> **Exercise directions**:
Nothing should be left out: repeat all the data exactly.
** Data for analysis follows **
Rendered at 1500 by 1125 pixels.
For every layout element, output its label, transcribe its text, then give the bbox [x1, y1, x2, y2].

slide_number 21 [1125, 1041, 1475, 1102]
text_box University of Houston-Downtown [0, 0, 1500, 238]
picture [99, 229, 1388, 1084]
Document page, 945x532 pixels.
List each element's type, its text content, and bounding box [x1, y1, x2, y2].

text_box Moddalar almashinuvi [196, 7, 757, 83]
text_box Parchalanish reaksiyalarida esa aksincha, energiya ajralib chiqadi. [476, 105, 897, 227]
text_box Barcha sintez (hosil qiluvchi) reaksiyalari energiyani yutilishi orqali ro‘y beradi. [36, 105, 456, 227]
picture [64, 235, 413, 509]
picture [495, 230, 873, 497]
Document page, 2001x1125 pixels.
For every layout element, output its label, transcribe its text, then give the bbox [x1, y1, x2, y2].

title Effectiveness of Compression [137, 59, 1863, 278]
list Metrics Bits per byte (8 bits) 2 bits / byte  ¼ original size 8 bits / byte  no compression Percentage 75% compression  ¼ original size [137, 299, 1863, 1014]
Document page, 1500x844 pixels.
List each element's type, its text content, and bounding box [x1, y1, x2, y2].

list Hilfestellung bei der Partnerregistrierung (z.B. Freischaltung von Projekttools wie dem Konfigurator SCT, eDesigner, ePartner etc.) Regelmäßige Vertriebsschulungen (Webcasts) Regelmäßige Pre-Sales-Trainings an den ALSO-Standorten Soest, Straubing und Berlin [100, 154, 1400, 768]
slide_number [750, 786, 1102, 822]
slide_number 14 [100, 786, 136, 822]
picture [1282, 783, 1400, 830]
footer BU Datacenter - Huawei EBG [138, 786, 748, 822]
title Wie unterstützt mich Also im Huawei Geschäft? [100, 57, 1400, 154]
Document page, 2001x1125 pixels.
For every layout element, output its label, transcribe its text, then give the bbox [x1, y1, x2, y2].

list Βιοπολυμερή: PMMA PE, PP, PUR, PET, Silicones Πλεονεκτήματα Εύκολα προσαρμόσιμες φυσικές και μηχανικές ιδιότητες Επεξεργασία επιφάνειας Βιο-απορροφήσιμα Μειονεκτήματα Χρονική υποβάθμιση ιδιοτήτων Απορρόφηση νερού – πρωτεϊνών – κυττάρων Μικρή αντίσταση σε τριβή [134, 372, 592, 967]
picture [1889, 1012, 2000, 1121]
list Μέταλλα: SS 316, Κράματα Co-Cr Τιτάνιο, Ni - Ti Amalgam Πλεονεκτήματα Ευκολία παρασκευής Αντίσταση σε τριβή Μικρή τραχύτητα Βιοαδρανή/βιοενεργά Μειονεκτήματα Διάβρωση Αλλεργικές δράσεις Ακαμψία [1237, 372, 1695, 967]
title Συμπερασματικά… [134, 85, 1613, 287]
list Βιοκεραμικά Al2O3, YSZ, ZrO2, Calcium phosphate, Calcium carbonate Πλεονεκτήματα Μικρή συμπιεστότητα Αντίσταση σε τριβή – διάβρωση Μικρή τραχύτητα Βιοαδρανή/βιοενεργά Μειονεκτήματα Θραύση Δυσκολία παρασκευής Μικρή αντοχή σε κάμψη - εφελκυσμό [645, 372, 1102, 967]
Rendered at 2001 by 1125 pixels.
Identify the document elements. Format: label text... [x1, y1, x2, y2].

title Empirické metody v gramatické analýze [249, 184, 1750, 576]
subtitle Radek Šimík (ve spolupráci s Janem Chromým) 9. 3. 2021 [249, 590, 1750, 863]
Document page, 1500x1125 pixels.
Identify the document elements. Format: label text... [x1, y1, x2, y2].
** End of Data for analysis **
> **Task solution**:
Rendered at 1500 by 1125 pixels.
For every layout element, output its label, transcribe its text, then give the bbox [x1, y1, x2, y2].

slide_number 21 [1125, 1041, 1475, 1102]
text_box University of Houston-Downtown [0, 0, 1500, 238]
picture [99, 229, 1388, 1084]
Document page, 945x532 pixels.
List each element's type, its text content, and bounding box [x1, y1, x2, y2].

text_box Moddalar almashinuvi [196, 7, 757, 83]
text_box Parchalanish reaksiyalarida esa aksincha, energiya ajralib chiqadi. [476, 105, 897, 227]
text_box Barcha sintez (hosil qiluvchi) reaksiyalari energiyani yutilishi orqali ro‘y beradi. [36, 105, 456, 227]
picture [64, 235, 413, 509]
picture [495, 230, 873, 497]
Document page, 2001x1125 pixels.
For every layout element, output its label, transcribe its text, then give the bbox [x1, y1, x2, y2].

title Effectiveness of Compression [137, 59, 1863, 278]
list Metrics Bits per byte (8 bits) 2 bits / byte  ¼ original size 8 bits / byte  no compression Percentage 75% compression  ¼ original size [137, 299, 1863, 1014]
Document page, 1500x844 pixels.
List each element's type, its text content, and bounding box [x1, y1, x2, y2].

list Hilfestellung bei der Partnerregistrierung (z.B. Freischaltung von Projekttools wie dem Konfigurator SCT, eDesigner, ePartner etc.) Regelmäßige Vertriebsschulungen (Webcasts) Regelmäßige Pre-Sales-Trainings an den ALSO-Standorten Soest, Straubing und Berlin [100, 154, 1400, 768]
slide_number [750, 786, 1102, 822]
slide_number 14 [100, 786, 136, 822]
picture [1282, 783, 1400, 830]
footer BU Datacenter - Huawei EBG [138, 786, 748, 822]
title Wie unterstützt mich Also im Huawei Geschäft? [100, 57, 1400, 154]
Document page, 2001x1125 pixels.
For every layout element, output its label, transcribe its text, then give the bbox [x1, y1, x2, y2].

list Βιοπολυμερή: PMMA PE, PP, PUR, PET, Silicones Πλεονεκτήματα Εύκολα προσαρμόσιμες φυσικές και μηχανικές ιδιότητες Επεξεργασία επιφάνειας Βιο-απορροφήσιμα Μειονεκτήματα Χρονική υποβάθμιση ιδιοτήτων Απορρόφηση νερού – πρωτεϊνών – κυττάρων Μικρή αντίσταση σε τριβή [134, 372, 592, 967]
picture [1889, 1012, 2000, 1121]
list Μέταλλα: SS 316, Κράματα Co-Cr Τιτάνιο, Ni - Ti Amalgam Πλεονεκτήματα Ευκολία παρασκευής Αντίσταση σε τριβή Μικρή τραχύτητα Βιοαδρανή/βιοενεργά Μειονεκτήματα Διάβρωση Αλλεργικές δράσεις Ακαμψία [1237, 372, 1695, 967]
title Συμπερασματικά… [134, 85, 1613, 287]
list Βιοκεραμικά Al2O3, YSZ, ZrO2, Calcium phosphate, Calcium carbonate Πλεονεκτήματα Μικρή συμπιεστότητα Αντίσταση σε τριβή – διάβρωση Μικρή τραχύτητα Βιοαδρανή/βιοενεργά Μειονεκτήματα Θραύση Δυσκολία παρασκευής Μικρή αντοχή σε κάμψη - εφελκυσμό [645, 372, 1102, 967]
Rendered at 2001 by 1125 pixels.
Identify the document elements. Format: label text... [x1, y1, x2, y2].

title Empirické metody v gramatické analýze [249, 184, 1750, 576]
subtitle Radek Šimík (ve spolupráci s Janem Chromým) 9. 3. 2021 [249, 590, 1750, 863]
Document page, 1500x1125 pixels.
Identify the document elements. Format: label text... [x1, y1, x2, y2].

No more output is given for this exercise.